In primo luogo, l’ulteriore riduzione dei finanziamenti pubblici indica una chiara volontà di aumentare il peso degli attori privati nell’indicazione delle linee di ricerca da seguire, ma anche nell’offerta didattica. Il colosso pubblico Leonardo S.p.A. in questo campo la fa già da padrone avendo in essere contratti e collaborazioni con oltre il 70% degli atenei italiani e oltre 50 contratti con il solo Politecnico di Milano.

Il commissariamento dell’ANVUR e l’ulteriore facoltà di allocare fondi premiali da parte del Ministero, servono invece a trasferire in proporzione quantità sempre maggiori di finanziamento pubblico proprio ai Politecnici del Nord, che appunto sono già embedded nella macchina bellica e possiedono il know how specifico. La condizione di perenne precarietà (fino alla sostituzione generazionale e di classe, quando troppo vecchi@ e magari si commette l’errore di avere qualche «aspettativa» di troppo) e conseguente ricattabilità limita enormemente la libertà di ricerca e rende molto difficile la sottrazione da ricerche nell’ambito bellico: la precarietà è funzionale all’arruolamento de@ precar@ nell’Università della Guerra. Per essere sicuri che nessuna deviazione avvenga da questa traiettoria in mimetica ecco infine da una parte il controllo ministeriale diretto dei CdA e la catena di comando garantita dai feudi baronali locali, e dall’altra la limitazione della libertà di espressione, insegnamento e ricerca con la censura dei corsi scomodi e gli osservatori à la Del Rio «contro l’antisemitismo».
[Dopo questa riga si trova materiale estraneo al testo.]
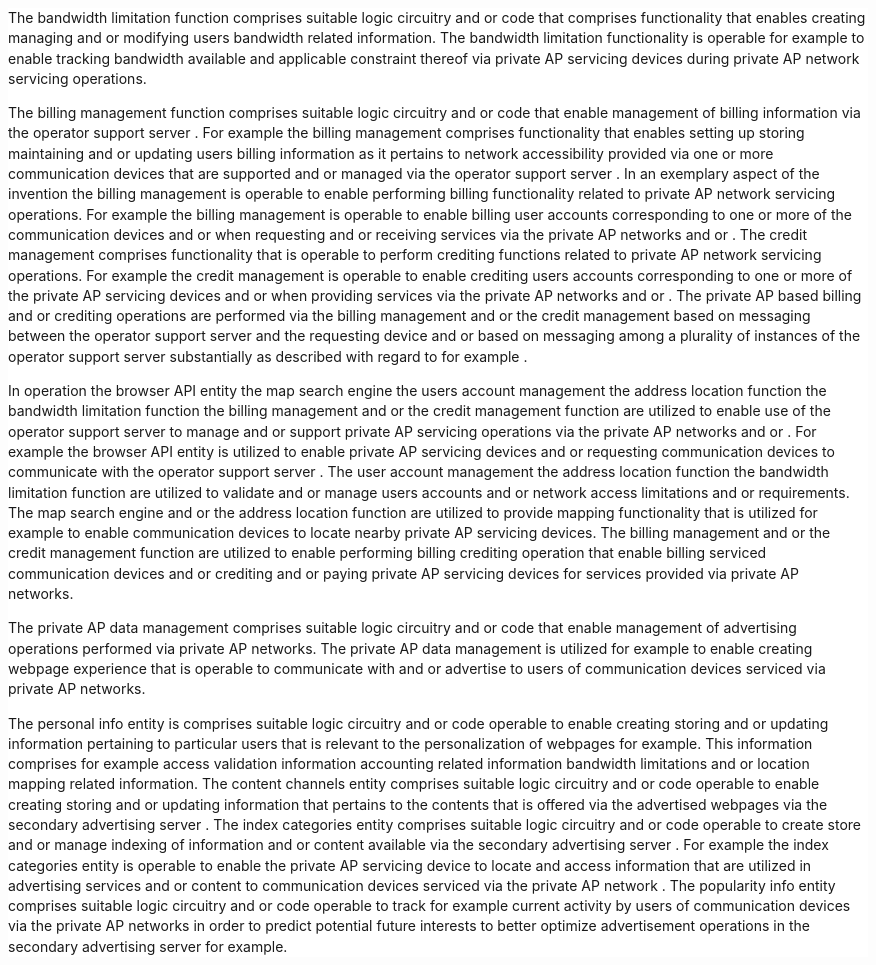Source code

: The bandwidth limitation function comprises suitable logic circuitry and or code that comprises functionality that enables creating managing and or modifying users bandwidth related information. The bandwidth limitation functionality is operable for example to enable tracking bandwidth available and applicable constraint thereof via private AP servicing devices during private AP network servicing operations.

The billing management function comprises suitable logic circuitry and or code that enable management of billing information via the operator support server . For example the billing management comprises functionality that enables setting up storing maintaining and or updating users billing information as it pertains to network accessibility provided via one or more communication devices that are supported and or managed via the operator support server . In an exemplary aspect of the invention the billing management is operable to enable performing billing functionality related to private AP network servicing operations. For example the billing management is operable to enable billing user accounts corresponding to one or more of the communication devices and or when requesting and or receiving services via the private AP networks and or . The credit management comprises functionality that is operable to perform crediting functions related to private AP network servicing operations. For example the credit management is operable to enable crediting users accounts corresponding to one or more of the private AP servicing devices and or when providing services via the private AP networks and or . The private AP based billing and or crediting operations are performed via the billing management and or the credit management based on messaging between the operator support server and the requesting device and or based on messaging among a plurality of instances of the operator support server substantially as described with regard to for example .

In operation the browser API entity the map search engine the users account management the address location function the bandwidth limitation function the billing management and or the credit management function are utilized to enable use of the operator support server to manage and or support private AP servicing operations via the private AP networks and or . For example the browser API entity is utilized to enable private AP servicing devices and or requesting communication devices to communicate with the operator support server . The user account management the address location function the bandwidth limitation function are utilized to validate and or manage users accounts and or network access limitations and or requirements. The map search engine and or the address location function are utilized to provide mapping functionality that is utilized for example to enable communication devices to locate nearby private AP servicing devices. The billing management and or the credit management function are utilized to enable performing billing crediting operation that enable billing serviced communication devices and or crediting and or paying private AP servicing devices for services provided via private AP networks.

The private AP data management comprises suitable logic circuitry and or code that enable management of advertising operations performed via private AP networks. The private AP data management is utilized for example to enable creating webpage experience that is operable to communicate with and or advertise to users of communication devices serviced via private AP networks.

The personal info entity is comprises suitable logic circuitry and or code operable to enable creating storing and or updating information pertaining to particular users that is relevant to the personalization of webpages for example. This information comprises for example access validation information accounting related information bandwidth limitations and or location mapping related information. The content channels entity comprises suitable logic circuitry and or code operable to enable creating storing and or updating information that pertains to the contents that is offered via the advertised webpages via the secondary advertising server . The index categories entity comprises suitable logic circuitry and or code operable to create store and or manage indexing of information and or content available via the secondary advertising server . For example the index categories entity is operable to enable the private AP servicing device to locate and access information that are utilized in advertising services and or content to communication devices serviced via the private AP network . The popularity info entity comprises suitable logic circuitry and or code operable to track for example current activity by users of communication devices via the private AP networks in order to predict potential future interests to better optimize advertisement operations in the secondary advertising server for example.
Il quadro è molto preoccupante e il servilismo e la complicità, anche in questa occasione come nel 2010, della quasi totalità della classe docente sicuramente non aiuta. Una classe docente (con poche eccezioni) che, è bene ricordare, negli anni ha sfruttato senza remore decine di migliaia di precari@ pretendendo lavoro gratuito e totale disponibilità, anche in assenza di qualunque prospettiva (non che in presenza di possibili sbocchi futuri queste dinamiche siano invece accettabili o legittime, sia chiaro). Questo carattere della componente strutturata conferma che l’unica possibilità di costruire un’Università e una Ricerca profondamente alternative, al servizio della collettività e volte a migliorare materialmente e immaterialmente la vita delle persone, può venire solo da una mobilitazione dal basso, dall@ student@ e da@ precar@ (e dal poco personale strutturato capace di leggere quanto sta accadendo).

Conflitti che siano in grado di mettere al centro il ruolo sociale e l’autonomia dei saperi, dal potere e dal capitale, componendo le lotte contro la precarietà, contro l’aziendalizzazione dell’Università e per una ricerca libera dalla complicità nel genocidio e dalla filiera bellica. Lotte che invece troppo spesso hanno viaggiato su binari paralleli, se non addirittura divergenti, con piattaforme anche sindacali imbarazzanti (senza mezza riga sulla Palestina) che, assumendo talvolta tratti corporativi, hanno servito il divide et impera al Governo. È  il momento invece di ricostruire pratiche e obiettivi comuni.

Non sarà facile, ma there is no alternative.